As you might expect from a sauce made with aged anchovies, fish sauce has a pungent fishy smell. Soy sauce does not have this smell.
Fish sauce has a translucent brown color similar to the color of apple juice while soy sauce is much darker.
If your recipe calls for one, can you use the other?
Fish sauce can work as a substitute for soy sauce in some applications. Note that it won’t be suitable for people who have seafood allergies or for vegans. It will provide the saltiness and umami complexity that you want from soy sauce but with a good deal of fishiness alongside it.
The way to avoid the fishiness is to use only a small amount of it or offset it with some lime or lemon juice.
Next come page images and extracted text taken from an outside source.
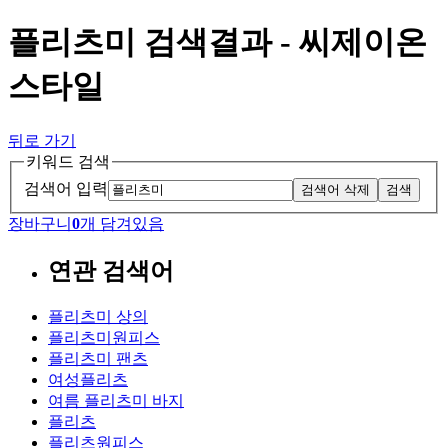
플리츠미 검색결과 - 씨제이온
스타일
뒤로 가기
키워드 검색
검색어 입력
검색어 삭제
검색
장바구니
0
개 담겨있음
연관 검색어
플리츠미 상의
플리츠미원피스
플리츠미 팬츠
여성플리츠
여름 플리츠미 바지
플리츠
플리츠원피스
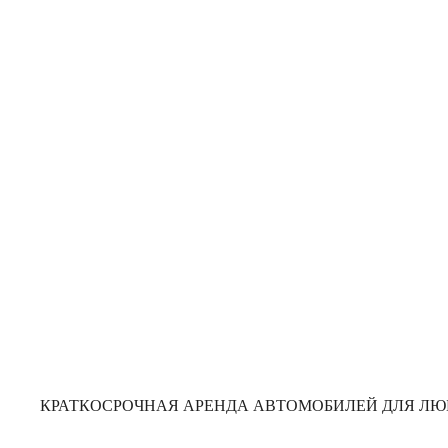
краткос
КРАТКОСРОЧНАЯ АРЕНДА АВТОМОБИЛЕЙ ДЛЯ ЛЮБ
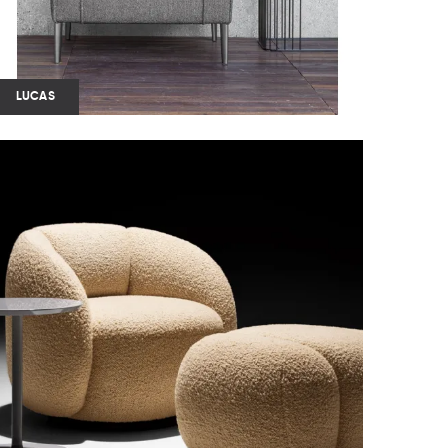
LUCAS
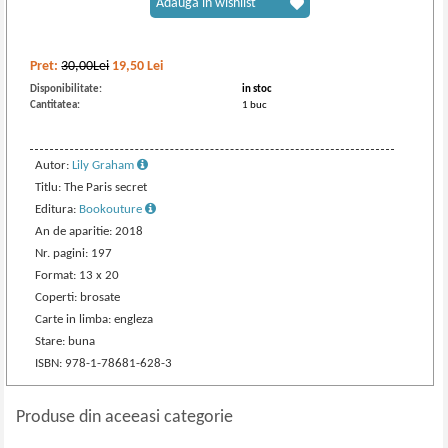
Adaugă în wishlist
Pret:
30,00Lei
19,50
Lei
Disponibilitate:
in stoc
Cantitatea:
1 buc
Autor:
Lily Graham
Titlu: The Paris secret
Editura:
Bookouture
An de aparitie: 2018
Nr. pagini: 197
Format: 13 x 20
Coperti: brosate
Carte in limba: engleza
Stare: buna
ISBN: 978-1-78681-628-3
Produse din aceeasi categorie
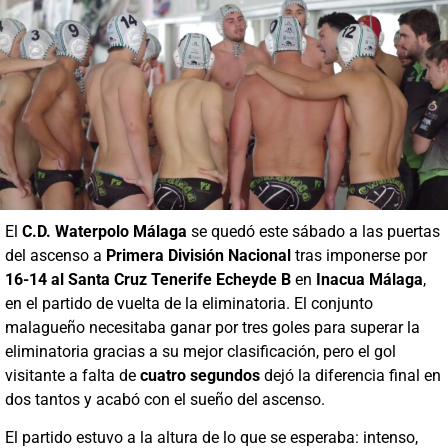
El
C.D. Waterpolo Málaga
se quedó este sábado a las puertas
del ascenso a
Primera División Nacional
tras imponerse por
16-14 al Santa Cruz Tenerife Echeyde B
en
Inacua Málaga
,
en el partido de vuelta de la eliminatoria. El conjunto
malagueño necesitaba ganar por tres goles para superar la
eliminatoria gracias a su mejor clasificación, pero el gol
visitante a falta de
cuatro segundos
dejó la diferencia final en
dos tantos y acabó con el sueño del ascenso.
El partido estuvo a la altura de lo que se esperaba: intenso,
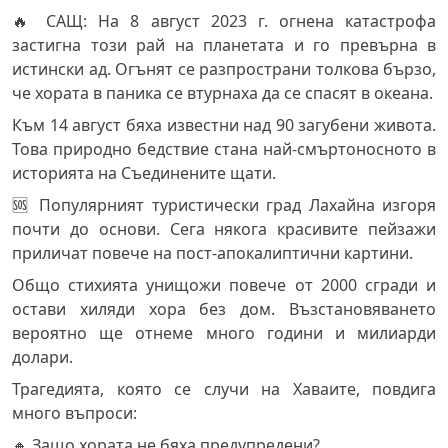
🔥 САЩ: На 8 август 2023 г. огнена катастрофа
застигна този рай на планетата и го превърна в
истински ад. Огънят се разпространи толкова бързо,
че хората в паника се втурнаха да се спасят в океана.
Към 14 август бяха известни над 90 загубени живота.
Това природно бедствие стана най-смъртоносното в
историята на Съединените щати.
🆘 Популярният туристически град Лахайна изгоря
почти до основи. Сега някога красивите пейзажи
приличат повече на пост-апокалиптични картини.
Общо стихията унищожи повече от 2000 сгради и
остави хиляди хора без дом. Възстановяването
вероятно ще отнеме много години и милиарди
долари.
Трагедията, която се случи на Хаваите, повдига
много въпроси:
🔸 Защо хората не бяха предупредени?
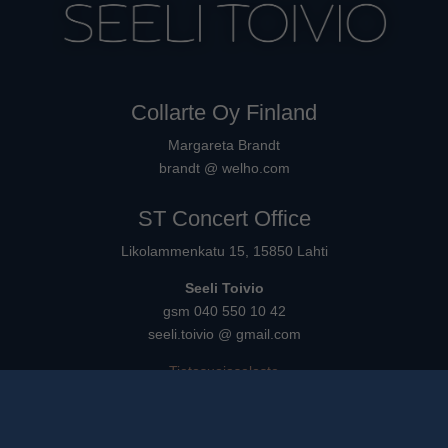
Collarte Oy Finland
Margareta Brandt
brandt @ welho.com
ST Concert Office
Likolammenkatu 15, 15850 Lahti
Seeli Toivio
gsm 040 550 10 42
seeli.toivio @ gmail.com
Tietosuojaseloste
Suomi
englanti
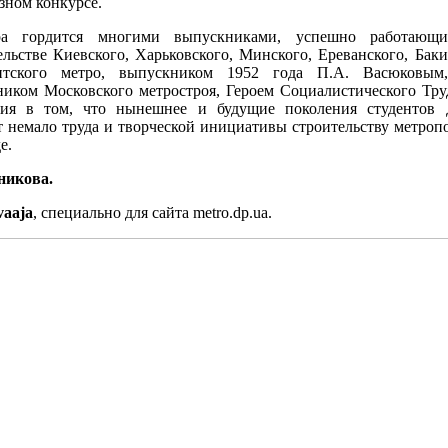
зном конкурсе.
ра гордится многими выпускниками, успешно работающ
ельстве Киевского, Харьковского, Минского, Ереванского, Баки
нтского метро, выпускником 1952 года П.А. Васюковым
ником Московского метростроя, Героем Социалистического Тру
ния в том, что нынешнее и будущие поколения студентов
т немало труда и творческой инициативы строительству метроп
е.
никова.
vaaja
, специально для сайта metro.dp.ua.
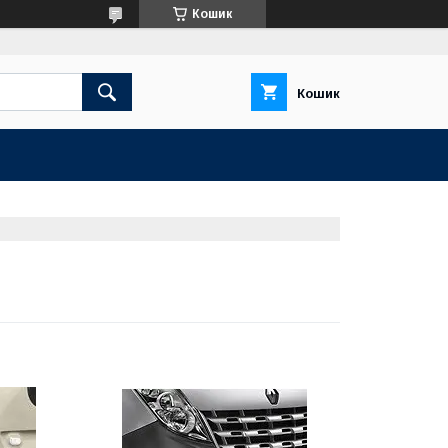
Кошик
Кошик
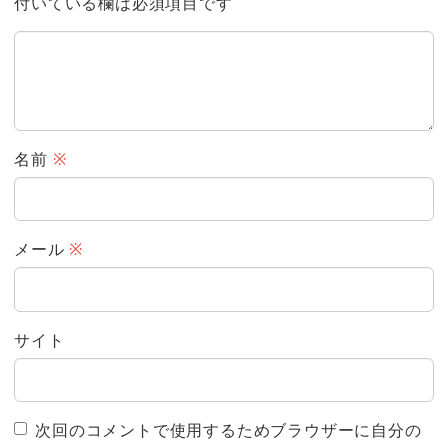
付いている欄は必須項目です
名前
※
メール
※
サイト
次回のコメントで使用するためブラウザーに自分の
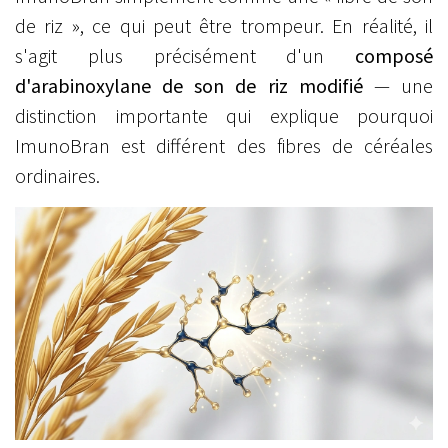
de riz », ce qui peut être trompeur. En réalité, il
s'agit plus précisément d'un
composé
d'arabinoxylane de son de riz modifié
— une
distinction importante qui explique pourquoi
ImunoBran est différent des fibres de céréales
ordinaires.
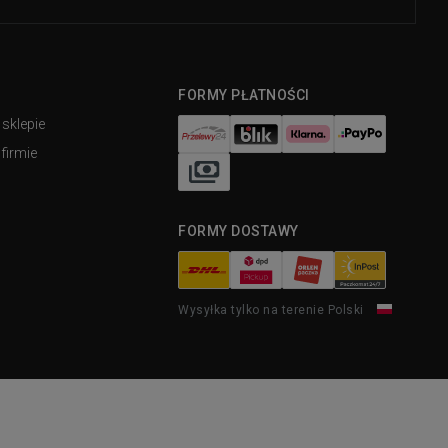
FORMY PŁATNOŚCI
 sklepie
firmie
FORMY DOSTAWY
Wysyłka tylko na terenie Polski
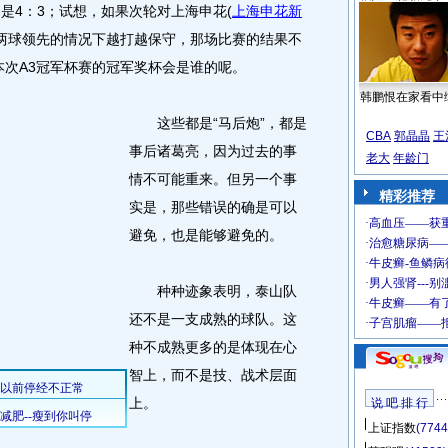
不是4：3；试想，如果次轮对上海申花
(
上海申花新
两球领先的情况下越打越保守，那场比赛的结果不
么本次A3冠军杯赛的冠军奖杯会是谁的呢。
韩鹏恨在家看中
这些都是“马后炮”，都是
CBA
郭晶晶
王
事后诸葛亮，因为过去的事
老大
年龄门
情不可能重来。但另一个事
精彩推荐
实是，那些错误的确是可以
避免，也是能够避免的。
种种迹象表明，泰山队
还不是一支成熟的球队。这
种不成熟更多的是体现在心
智上，而不是技、战术层面
上。
说 吧 排 行
上证指数
(7744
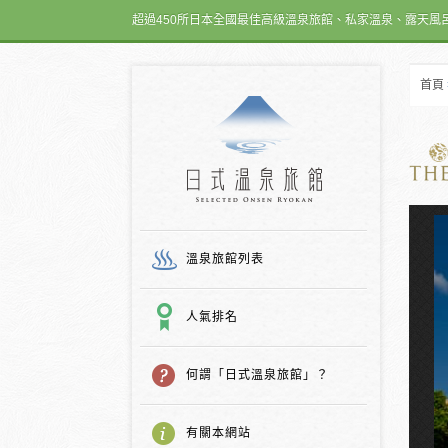
超過450所日本全國最佳高級溫泉旅館、私家溫泉、露天風
首頁
日式温泉旅館
溫泉旅館列表
人氣排名
何謂「日式溫泉旅館」？
有關本網站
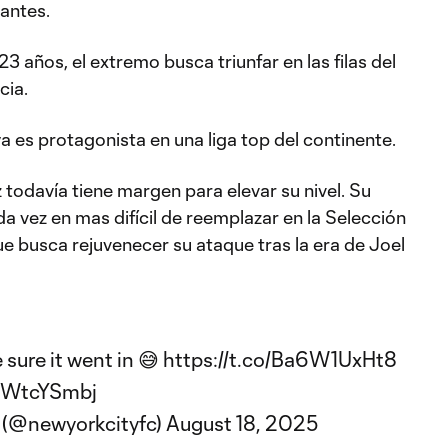
antes.
3 años, el extremo busca triunfar en las filas del
cia.
a es protagonista en una liga top del continente.
todavía tiene margen para elevar su nivel. Su
da vez en mas difícil de reemplazar en la Selección
ue busca rejuvenecer su ataque tras la era de Joel
sure it went in 😅
https://t.co/Ba6W1UxHt8
YWWtcYSmbj
 (@newyorkcityfc)
August 18, 2025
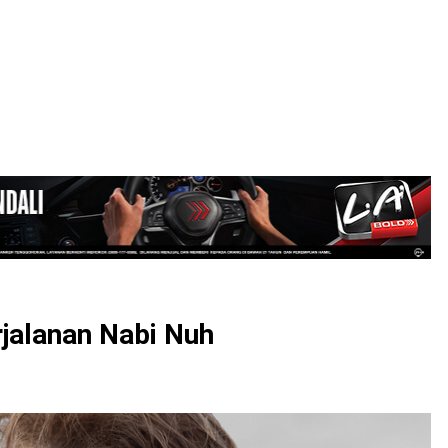
LOGIN
rjalanan Nabi Nuh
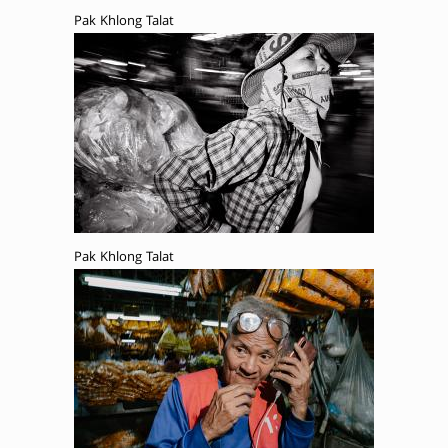
Pak Khlong Talat
Pak Khlong Talat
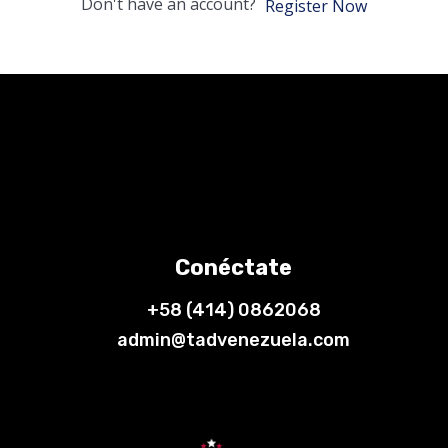
Don't have an account?
Register Now
Conéctate
+58 (414) 0862068
admin@tadvenezuela.com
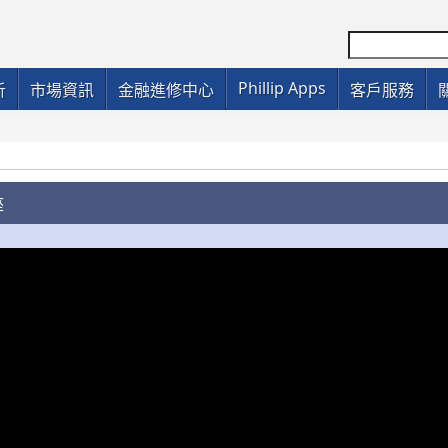
Phillip Apps
析
市場資訊
金融進修中心
客戶服務
座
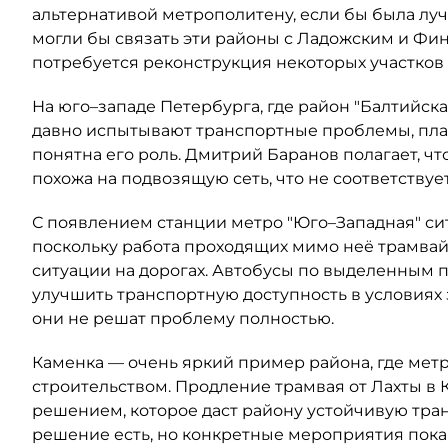
альтернативой метрополитену, если бы была луч
могли бы связать эти районы с Ладожским и Фин
потребуется реконструкция некоторых участков 
На юго–западе Петербурга, где район "Балтийс
давно испытывают транспортные проблемы, план
понятна его роль. Дмитрий Баранов полагает, 
похожа на подвозящую сеть, что не соответству
С появлением станции метро "Юго–Западная" сит
поскольку работа проходящих мимо неё трамва
ситуации на дорогах. Автобусы по выделенным 
улучшить транспортную доступность в условиях 
они не решат проблему полностью.
Каменка — очень яркий пример района, где метр
строительством. Продление трамвая от Лахты в 
решением, которое даст району устойчивую тра
решение есть, но конкретные мероприятия пока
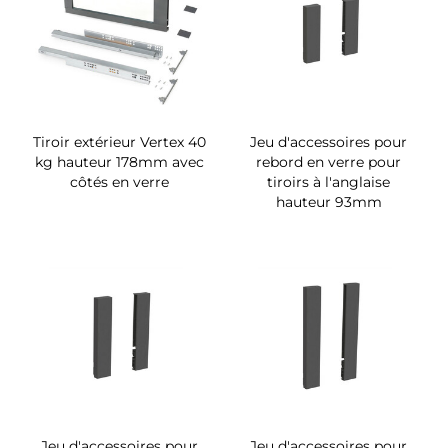
Tiroir extérieur Vertex 40
Jeu d'accessoires pour
kg hauteur 178mm avec
rebord en verre pour
côtés en verre
tiroirs à l'anglaise
hauteur 93mm
Jeu d'accessoires pour
Jeu d'accessoires pour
Keep in mind that while lime juice will offset most of the fishiness, a little will always remain. When using fish sauce in place of soy sauce, start with a fraction of the amount required in the recipe and then increase to taste.
You can use soy sauce in place of fish sauce and get much of the same umami kick. It is ideal for people with the aforementioned seafood allergies or who are vegan, but not for people who are sensitive to gluten.
The dark color of soy sauce will also have a dramatic effect on the appearance of most dishes that require fish sauce. If you want to make your soy sauce a little more fishy-tasting, finely grind an anchovy and add it to the sauce.
When should you use fish sauce and when should you use soy sauce?
Use fish sauce in South Asian dishes that will benefit from the umami kick. It is essential for the Thai dipping sauce known as prik nam pla where it is combined with lime juice and hot chiles. You can use it to add enhance the umami profile of Western dishes as well. Use it in marinades for chicken, pork or beef. Add it to salad dressings and soups.
Soy sauce is equally versatile. You can use it as a dipping condiment or use it in marinades to enhance both the color and umami notes in a dish. Use it for fried rice, in your noodles or even as an addition to barbecue sauce.